Über die Donau

Von Ingolstadt nach Pfaffenhofen an der Ilm (32 km)

Was ist das heute wieder gut gelaufen, trotz Ischias, Runzelzehen und den anderen inzwischen lieb gewonnenen Zipperlein. Nach etwas zähem Auszug aus Ingolstadt, entlang der Gewerbegebiete, wie bei größeren Städten üblich, wurde es erstaunlich ländlich und ruhig, was mich inzwischen wirklich sehr sehr freut.
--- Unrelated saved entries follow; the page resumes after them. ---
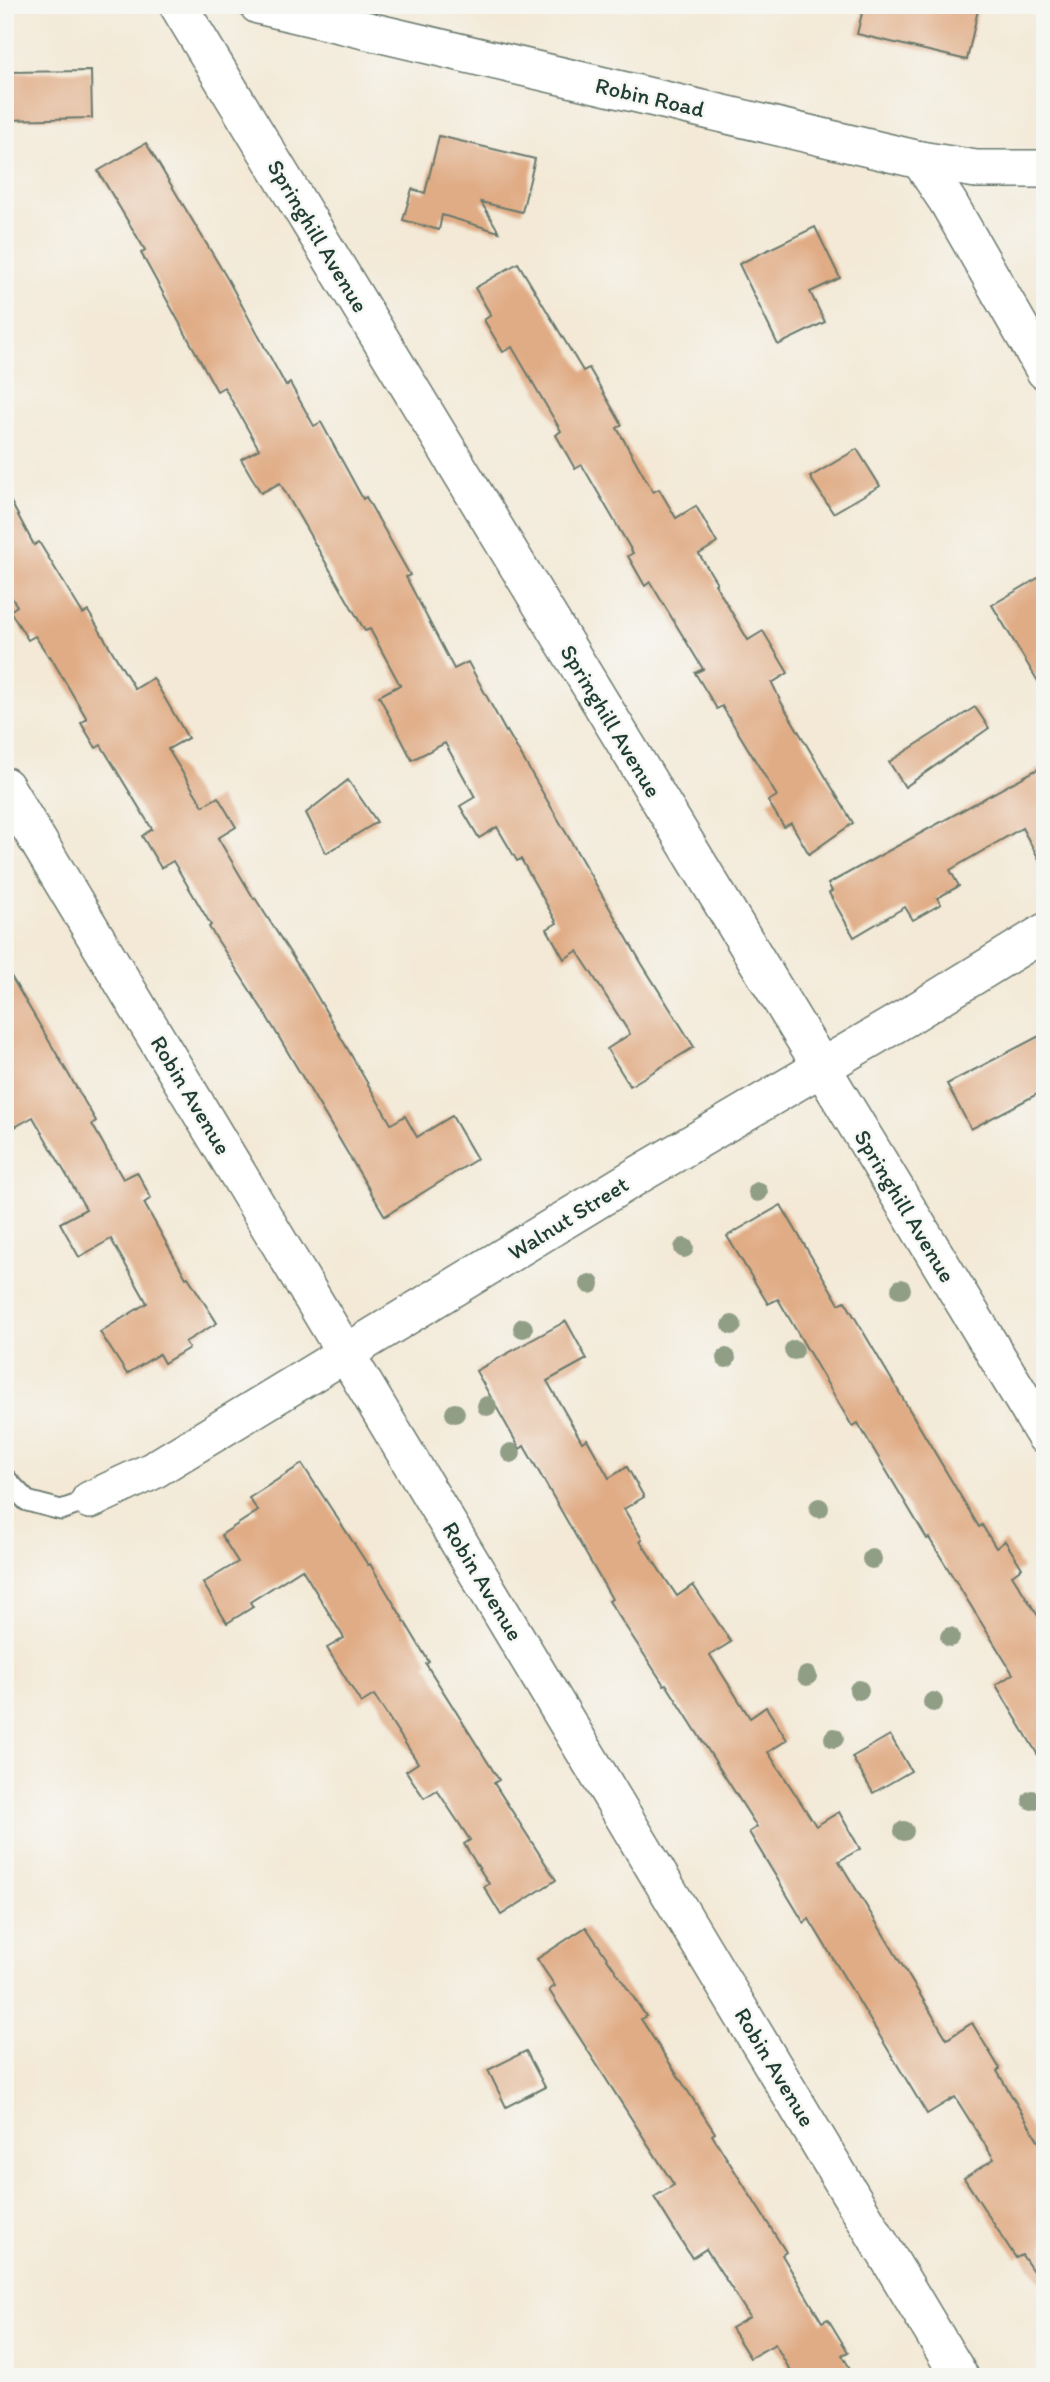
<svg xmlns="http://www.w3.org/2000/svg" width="1050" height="2382" viewBox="0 0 1050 2382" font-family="Itim,sans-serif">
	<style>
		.building { fill: #e0ac85 }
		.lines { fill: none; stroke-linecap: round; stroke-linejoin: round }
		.lane-casing { stroke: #69796d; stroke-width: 23 }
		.street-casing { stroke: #69796d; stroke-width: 40 }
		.lane { stroke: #fff; stroke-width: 19 }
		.street { stroke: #fff; stroke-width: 37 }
		.tree { fill: #919e86 }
		.labels { text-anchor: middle; stroke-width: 5; stroke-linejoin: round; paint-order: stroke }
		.street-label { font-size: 23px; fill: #1f3d34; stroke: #f6f6f2 }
	</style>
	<rect width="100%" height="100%" fill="#f6f6f2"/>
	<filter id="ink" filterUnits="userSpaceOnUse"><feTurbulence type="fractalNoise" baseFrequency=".0143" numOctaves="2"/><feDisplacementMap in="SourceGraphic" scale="14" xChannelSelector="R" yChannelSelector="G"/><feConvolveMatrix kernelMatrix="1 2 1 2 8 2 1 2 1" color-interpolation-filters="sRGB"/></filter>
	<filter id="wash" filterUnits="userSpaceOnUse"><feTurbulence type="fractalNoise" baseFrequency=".00686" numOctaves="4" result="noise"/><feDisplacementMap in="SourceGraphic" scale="28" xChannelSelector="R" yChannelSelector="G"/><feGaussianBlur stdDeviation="1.57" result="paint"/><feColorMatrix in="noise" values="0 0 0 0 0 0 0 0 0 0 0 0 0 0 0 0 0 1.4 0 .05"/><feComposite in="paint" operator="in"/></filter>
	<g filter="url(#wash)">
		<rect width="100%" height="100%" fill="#f3e9d6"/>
		<g id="blocks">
			<g class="building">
				<polygon points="864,5 979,5 967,60 857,34"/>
				<polygon points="91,71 92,118 5,120 5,72"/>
				<polygon points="439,136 535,159 522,212 481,202 499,232 442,215 439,230 403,220 412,189 425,193"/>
				<polygon points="146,143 227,278 286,386 290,383 314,426 321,422 363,499 366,497 410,575 406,577 454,669 468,662 506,732 507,731 642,964 694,1047 630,1086 607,1049 630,1034 592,974 577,951 564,959 547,929 557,923 521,859 517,861 497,827 479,838 460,806 475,797 445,743 412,760 379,696 400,685 370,629 365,631 280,483 261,493 241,459 259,449 224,387 217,391 141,253 145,250 98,171"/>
				<polygon points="815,227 840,278 810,292 825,322 778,345 739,264"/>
				<polygon points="518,263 583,371 589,368 622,425 617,428 653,492 659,489 676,518 696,506 717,543 699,554 717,583 715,584 748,640 763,631 788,673 772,683 781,702 853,823 809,854 791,823 784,827 768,801 777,796 722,706 717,709 695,673 703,669 650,582 645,586 628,556 633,553 582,465 575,469 556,435 561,431 512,347 503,352 484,320 491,315 475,288"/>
				<polygon points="857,449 880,486 833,513 810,477"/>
				<polygon points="5,491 34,545 39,542 83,614 88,611 135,689 153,678 188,738 168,749 203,806 218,797 236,827 218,838 254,899 255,898 310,984 391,1124 405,1116 417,1137 452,1116 477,1159 385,1216 264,1012 209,927 211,925 173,861 161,868 142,836 152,829 101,745 96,748 81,723 87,719 50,656 49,657 35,636 28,640 10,611 17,606 5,587"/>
				<polygon points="1045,574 1045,693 992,605"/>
				<polygon points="975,707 989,728 905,787 889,762"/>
				<polygon points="1045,765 1045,870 1022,828 950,870 959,886 937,898 941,904 913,920 905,907 854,937 829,893 832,891 828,884"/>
				<polygon points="348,780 377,822 326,853 306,813"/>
				<polygon points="5,966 96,1121 92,1124 123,1179 137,1172 151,1198 144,1203 186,1278 188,1277 217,1323 185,1342 189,1348 164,1363 159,1354 127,1374 100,1332 147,1303 111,1239 79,1257 60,1223 86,1209 33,1117 15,1127 5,1110"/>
				<polygon points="1045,1033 1045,1090 971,1129 947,1084"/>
				<polygon points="781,1205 839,1304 845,1301 979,1527 982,1525 996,1548 1005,1541 1022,1568 1012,1575 1045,1627 1045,1767 996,1685 1013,1674 929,1538 927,1539 858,1423 852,1426 778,1299 768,1304 727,1236"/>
				<polygon points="566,1321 587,1359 547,1381 582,1442 587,1439 609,1478 627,1467 644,1497 624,1509 642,1539 640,1541 677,1596 693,1585 731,1642 710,1655 750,1718 766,1707 787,1740 768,1752 816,1826 839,1812 860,1849 839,1861 947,2039 972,2023 1000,2069 997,2071 1045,2152 1045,2289 1022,2255 1016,2258 964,2178 994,2159 955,2097 927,2114 809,1919 804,1923 749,1832 757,1827 666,1684 664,1685 609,1601 612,1599 524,1446 520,1449 476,1371"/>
				<polygon points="302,1464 368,1565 370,1564 429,1662 426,1664 499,1780 494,1783 556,1880 501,1915 484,1887 489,1884 464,1844 470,1840 437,1790 424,1798 406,1771 418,1763 374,1695 361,1703 327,1648 344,1638 302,1569 250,1602 253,1607 227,1623 203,1583 238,1562 221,1535 258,1511 249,1498"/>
				<polygon points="890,1735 911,1771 873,1793 852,1757"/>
				<polygon points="586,1927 646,2016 641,2019 715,2133 712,2135 786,2252 782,2255 822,2322 828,2319 848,2352 842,2355 855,2377 794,2377 775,2344 750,2358 731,2328 750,2317 706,2249 692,2258 654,2197 674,2185 549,1990 555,1986 537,1959"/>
				<polygon points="526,2051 545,2087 506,2107 488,2070"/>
			</g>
		</g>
	</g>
	<g filter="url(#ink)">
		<use href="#blocks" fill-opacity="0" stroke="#69796d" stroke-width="2"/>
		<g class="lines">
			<g class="lane-casing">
				<polyline id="lane" points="5,1478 27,1501 61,1510 90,1500"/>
			</g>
			<g class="street-casing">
				<g id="street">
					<polyline points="178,5 1045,1436"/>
					<polyline points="258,5 920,160 976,169 1045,169"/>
					<polyline points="920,160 948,202 1045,371"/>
					<polyline points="5,786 960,2377"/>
					<polyline points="90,1500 152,1471 640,1174 907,1017 1045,932"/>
				</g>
			</g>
			<use href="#lane" class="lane"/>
			<use href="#street" class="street"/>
		</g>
		<g class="tree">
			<circle cx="758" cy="1192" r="10"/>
			<circle cx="684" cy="1248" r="10"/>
			<circle cx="590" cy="1284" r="10"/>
			<circle cx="901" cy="1289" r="10"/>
			<circle cx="732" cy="1325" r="10"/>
			<circle cx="523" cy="1328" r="10"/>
			<circle cx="794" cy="1350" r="10"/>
			<circle cx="726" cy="1358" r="10"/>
			<circle cx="487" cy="1406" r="10"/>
			<circle cx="455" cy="1413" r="10"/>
			<circle cx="511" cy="1453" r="10"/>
			<circle cx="819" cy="1508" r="10"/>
			<circle cx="872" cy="1559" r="10"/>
			<circle cx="950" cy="1637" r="10"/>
			<circle cx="807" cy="1676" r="10"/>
			<circle cx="859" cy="1690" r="10"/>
			<circle cx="933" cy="1702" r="10"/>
			<circle cx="834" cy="1738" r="10"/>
			<circle cx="1032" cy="1800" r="10"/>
			<circle cx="904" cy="1831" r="10"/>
		</g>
	</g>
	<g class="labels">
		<g class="street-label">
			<text transform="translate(650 97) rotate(13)" y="8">Robin Road</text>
			<text transform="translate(318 236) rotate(59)" y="8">Springhill Avenue</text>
			<text transform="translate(611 721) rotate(59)" y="8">Springhill Avenue</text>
			<text transform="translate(191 1095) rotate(59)" y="8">Robin Avenue</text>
			<text transform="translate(905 1206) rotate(59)" y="8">Springhill Avenue</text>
			<text transform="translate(568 1218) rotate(-32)" y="8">Walnut Street</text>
			<text transform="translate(483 1581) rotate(59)" y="8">Robin Avenue</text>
			<text transform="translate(775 2067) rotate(59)" y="8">Robin Avenue</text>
		</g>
	</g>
	<rect width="1050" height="2382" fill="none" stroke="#f6f6f2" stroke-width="28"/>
</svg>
Das Ablaufen von Bundesstraßen ist eben ein hartes Brötchen, wie am Schluss dann wieder auf der B13 vor Pfaffenhofen heraus kam, mit der geballten PS-Power dieses eindeutig übermotorisierten Landstriches, die den Wanderer zu so manchen Ausweichmanövern ins Bankett zwingt. Bisher kannte ich diese Thematik eher aus dem Hotelbereich, jetzt bin ich zum Straßenkenner und vor allem -meider geworden, wann immer möglich. Aber manchmal bleibt eben nichts anderes übrig, als die Bundesstraßen zu nutzen, solange man nicht durch den Wald oder Wirtschaftswege entlang gehen kann.
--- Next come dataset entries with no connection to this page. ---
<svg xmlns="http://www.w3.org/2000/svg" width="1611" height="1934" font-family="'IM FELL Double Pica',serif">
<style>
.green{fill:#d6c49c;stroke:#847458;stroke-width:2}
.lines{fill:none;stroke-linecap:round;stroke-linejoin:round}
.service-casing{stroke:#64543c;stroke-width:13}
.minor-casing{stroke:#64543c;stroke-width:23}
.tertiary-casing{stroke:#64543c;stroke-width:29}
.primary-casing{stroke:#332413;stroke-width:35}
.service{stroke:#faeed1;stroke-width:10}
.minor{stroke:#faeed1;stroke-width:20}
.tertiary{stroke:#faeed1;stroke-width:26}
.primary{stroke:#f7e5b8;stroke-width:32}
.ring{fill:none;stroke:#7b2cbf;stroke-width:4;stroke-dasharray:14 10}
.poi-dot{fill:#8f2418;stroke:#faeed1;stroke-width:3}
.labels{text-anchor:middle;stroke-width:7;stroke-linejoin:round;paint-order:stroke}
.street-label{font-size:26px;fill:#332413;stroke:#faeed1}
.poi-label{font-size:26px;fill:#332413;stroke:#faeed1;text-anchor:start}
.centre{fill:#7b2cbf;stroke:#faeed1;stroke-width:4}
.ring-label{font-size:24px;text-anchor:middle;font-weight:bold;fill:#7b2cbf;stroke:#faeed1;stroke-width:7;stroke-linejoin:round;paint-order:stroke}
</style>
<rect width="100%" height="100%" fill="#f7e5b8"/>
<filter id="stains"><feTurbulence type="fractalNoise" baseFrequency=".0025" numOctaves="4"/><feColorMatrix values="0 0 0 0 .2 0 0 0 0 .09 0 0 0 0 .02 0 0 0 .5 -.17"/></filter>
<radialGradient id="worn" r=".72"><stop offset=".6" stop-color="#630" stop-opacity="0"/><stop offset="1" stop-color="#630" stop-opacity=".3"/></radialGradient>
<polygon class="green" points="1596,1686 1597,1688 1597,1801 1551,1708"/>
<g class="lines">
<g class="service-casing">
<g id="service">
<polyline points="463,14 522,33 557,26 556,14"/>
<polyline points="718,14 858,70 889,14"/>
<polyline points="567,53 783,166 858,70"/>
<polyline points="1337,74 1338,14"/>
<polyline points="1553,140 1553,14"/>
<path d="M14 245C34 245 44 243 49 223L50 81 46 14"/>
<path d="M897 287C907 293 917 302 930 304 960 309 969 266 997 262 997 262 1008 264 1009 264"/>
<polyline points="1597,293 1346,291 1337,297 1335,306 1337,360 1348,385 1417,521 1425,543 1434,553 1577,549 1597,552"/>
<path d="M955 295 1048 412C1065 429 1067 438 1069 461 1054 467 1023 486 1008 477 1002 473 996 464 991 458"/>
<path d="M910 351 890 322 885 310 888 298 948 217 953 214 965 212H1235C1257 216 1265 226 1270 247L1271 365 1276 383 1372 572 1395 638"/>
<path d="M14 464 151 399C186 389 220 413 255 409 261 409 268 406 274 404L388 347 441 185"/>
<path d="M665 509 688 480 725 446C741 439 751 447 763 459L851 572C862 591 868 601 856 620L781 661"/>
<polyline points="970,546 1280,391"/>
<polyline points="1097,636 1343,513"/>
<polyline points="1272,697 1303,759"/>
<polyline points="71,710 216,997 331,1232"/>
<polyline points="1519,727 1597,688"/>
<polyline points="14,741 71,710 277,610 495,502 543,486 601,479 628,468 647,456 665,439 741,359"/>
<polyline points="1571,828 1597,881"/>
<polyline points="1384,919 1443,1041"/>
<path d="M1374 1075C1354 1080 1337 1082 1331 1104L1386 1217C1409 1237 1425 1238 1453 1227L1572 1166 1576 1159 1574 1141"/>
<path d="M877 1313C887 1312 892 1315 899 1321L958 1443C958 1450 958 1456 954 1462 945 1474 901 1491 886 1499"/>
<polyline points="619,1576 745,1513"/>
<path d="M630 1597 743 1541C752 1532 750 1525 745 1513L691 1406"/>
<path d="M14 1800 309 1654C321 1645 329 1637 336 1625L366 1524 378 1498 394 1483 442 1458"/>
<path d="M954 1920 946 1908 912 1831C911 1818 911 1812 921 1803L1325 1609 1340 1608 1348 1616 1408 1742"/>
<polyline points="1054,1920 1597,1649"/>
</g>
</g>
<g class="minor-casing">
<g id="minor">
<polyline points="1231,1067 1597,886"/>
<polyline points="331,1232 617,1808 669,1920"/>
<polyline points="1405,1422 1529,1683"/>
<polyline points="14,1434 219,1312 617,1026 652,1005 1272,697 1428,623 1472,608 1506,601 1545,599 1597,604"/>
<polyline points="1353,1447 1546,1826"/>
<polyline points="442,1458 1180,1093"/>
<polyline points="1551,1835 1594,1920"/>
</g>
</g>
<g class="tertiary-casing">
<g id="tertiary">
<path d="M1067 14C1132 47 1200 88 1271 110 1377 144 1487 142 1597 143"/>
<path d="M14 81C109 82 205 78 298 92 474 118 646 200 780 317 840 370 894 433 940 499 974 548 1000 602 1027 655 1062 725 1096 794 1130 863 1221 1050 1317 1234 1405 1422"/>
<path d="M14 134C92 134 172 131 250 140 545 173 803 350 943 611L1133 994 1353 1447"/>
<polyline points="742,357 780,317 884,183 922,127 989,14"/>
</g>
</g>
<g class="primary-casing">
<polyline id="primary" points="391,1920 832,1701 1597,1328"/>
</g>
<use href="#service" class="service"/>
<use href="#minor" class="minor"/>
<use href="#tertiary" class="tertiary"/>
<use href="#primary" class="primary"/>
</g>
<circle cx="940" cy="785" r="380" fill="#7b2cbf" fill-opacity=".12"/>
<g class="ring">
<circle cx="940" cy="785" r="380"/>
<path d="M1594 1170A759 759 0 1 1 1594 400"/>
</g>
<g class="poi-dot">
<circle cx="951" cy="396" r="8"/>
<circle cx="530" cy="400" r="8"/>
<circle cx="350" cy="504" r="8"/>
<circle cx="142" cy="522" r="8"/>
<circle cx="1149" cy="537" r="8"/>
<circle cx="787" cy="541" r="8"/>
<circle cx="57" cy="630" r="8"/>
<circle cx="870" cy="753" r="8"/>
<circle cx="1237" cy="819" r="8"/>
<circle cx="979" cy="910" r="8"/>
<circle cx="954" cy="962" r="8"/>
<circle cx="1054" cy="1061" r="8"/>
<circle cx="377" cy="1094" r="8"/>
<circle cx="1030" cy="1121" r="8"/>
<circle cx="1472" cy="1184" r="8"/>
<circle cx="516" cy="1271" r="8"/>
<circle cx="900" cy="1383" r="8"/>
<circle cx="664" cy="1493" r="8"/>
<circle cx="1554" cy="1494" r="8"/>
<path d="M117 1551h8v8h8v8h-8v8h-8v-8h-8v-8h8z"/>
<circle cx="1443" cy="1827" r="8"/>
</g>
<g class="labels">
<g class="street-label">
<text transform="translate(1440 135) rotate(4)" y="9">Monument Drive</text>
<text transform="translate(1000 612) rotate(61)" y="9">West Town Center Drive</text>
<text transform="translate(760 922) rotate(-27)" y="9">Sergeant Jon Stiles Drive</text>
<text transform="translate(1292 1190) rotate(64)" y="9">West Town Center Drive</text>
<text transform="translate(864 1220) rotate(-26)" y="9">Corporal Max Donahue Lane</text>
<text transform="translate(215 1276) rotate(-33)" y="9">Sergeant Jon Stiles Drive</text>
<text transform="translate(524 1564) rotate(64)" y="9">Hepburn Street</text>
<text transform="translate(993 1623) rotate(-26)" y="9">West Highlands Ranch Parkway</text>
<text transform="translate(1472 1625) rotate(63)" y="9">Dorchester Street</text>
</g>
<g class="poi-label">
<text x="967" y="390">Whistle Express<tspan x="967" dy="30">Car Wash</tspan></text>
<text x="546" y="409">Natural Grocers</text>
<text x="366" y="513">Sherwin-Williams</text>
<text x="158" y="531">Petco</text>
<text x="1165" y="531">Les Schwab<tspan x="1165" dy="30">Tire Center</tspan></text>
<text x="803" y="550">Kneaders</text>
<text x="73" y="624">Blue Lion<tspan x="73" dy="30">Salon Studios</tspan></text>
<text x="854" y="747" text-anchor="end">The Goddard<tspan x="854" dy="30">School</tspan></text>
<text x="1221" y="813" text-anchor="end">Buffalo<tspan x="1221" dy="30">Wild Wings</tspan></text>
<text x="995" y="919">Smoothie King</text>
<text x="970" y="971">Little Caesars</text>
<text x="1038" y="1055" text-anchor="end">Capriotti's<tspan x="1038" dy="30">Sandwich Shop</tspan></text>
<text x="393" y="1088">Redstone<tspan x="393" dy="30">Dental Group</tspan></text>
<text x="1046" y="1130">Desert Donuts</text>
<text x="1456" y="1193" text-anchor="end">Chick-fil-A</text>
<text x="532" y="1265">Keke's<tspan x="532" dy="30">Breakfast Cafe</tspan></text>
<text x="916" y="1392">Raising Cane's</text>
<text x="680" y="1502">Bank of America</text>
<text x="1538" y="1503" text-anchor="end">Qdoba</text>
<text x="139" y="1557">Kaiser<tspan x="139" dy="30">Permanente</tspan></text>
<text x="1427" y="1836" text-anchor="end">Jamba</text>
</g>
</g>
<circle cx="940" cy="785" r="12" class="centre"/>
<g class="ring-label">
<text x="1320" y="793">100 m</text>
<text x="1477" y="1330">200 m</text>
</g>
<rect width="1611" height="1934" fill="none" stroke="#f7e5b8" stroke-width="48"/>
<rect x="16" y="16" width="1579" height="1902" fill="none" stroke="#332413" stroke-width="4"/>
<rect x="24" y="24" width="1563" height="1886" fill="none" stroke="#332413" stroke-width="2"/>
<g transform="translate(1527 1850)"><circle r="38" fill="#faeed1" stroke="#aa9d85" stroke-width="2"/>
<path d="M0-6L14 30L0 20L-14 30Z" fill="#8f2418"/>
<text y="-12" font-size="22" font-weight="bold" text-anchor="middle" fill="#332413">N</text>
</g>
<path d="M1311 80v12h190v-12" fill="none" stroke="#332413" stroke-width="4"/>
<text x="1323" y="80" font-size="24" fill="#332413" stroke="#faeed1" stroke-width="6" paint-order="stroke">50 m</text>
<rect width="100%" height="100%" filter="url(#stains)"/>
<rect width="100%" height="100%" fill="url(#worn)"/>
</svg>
Und dann Pause nach 14 km in Reichertshofen auf einen Cappucino in der lokalen Gelateria, und endlich kann man sein rudimentäres Italienisch anwenden bei netten Betreibern, die nicht verzweifeln, sondern einfach weiter italienisch parlieren und dem Wanderschaufel auch noch das Wort „Schwitzen“ erklären und deklinieren. Allora: Sudavo troppo oggi! Grazie per la sua assistenza linguale. Und als Geschenk gab es noch eine Pepsi aufs Haus für den Weg. Ancora: Grazie! Faccio sicuramente a Venezia, con piú aiuti come la sua.

Immerhin zwischendurch durch wunderbar sanfte Hügellandschaften gegangen, die hier in der Gegend erstaunlich vielfältig genutzt werden, mit Blick auf Dammwild, auf Roggen- und frisch bestellte Maisfelder, mit Waldstücken dazwischen, und natürlich mit dem Hauptprodukt der Gegend hier, dem ???
–> Achtung, es handelt sich bei “ ???“ mal wieder um ein gesuchtes Produkt im Rahmen des beliebten Wanderschaufel-Quiz!
Der Preis: Ein großes Quantum des üblicherweise aus diesem landwirtschaftlichen Erzeugnis hergestellten Endproduktes. Der Rechtsweg ist wie immer ausgeschlossen, links kann man es ja mal versuchen…

Nun ist es interessant festzustellen, wer sonst noch so in dieser Weltengegend im nördlichen Münchner Umland herumhängt. Dazu zählen: Monteure aus Polen, Türkei-Touristen mit Flug über München (max. 30 km zum Flughafen) und Gleisbauer aus NRW (Herne), die sich mit den bayerischen Bahn-Neubaustrecken auseinander setzen, an denen ich heute auch so manchen Kilometer langlaufen durfte. Jetzt noch ein zickiges Lesben-Pärchen am Tisch gegenüber, aus dem Saarland oder sonstwo westlich, dann ist zusammen mit eurem wanderndem Chronisten die Runde komplett. Prima, dass ordentlich Obstler ausgeschenkt wird, passt zum Ambiente. Brauch ich jetzt auch, nach einem völlig überdimensionierten Steak-Teller. So klappt es dann auch mit der Altmatratze im Zimmer, die mich verdächtig an die gestrige Jugendherberge erinnert (über die ich hier mal garnicht meckern will, war auch irgendwie cool…).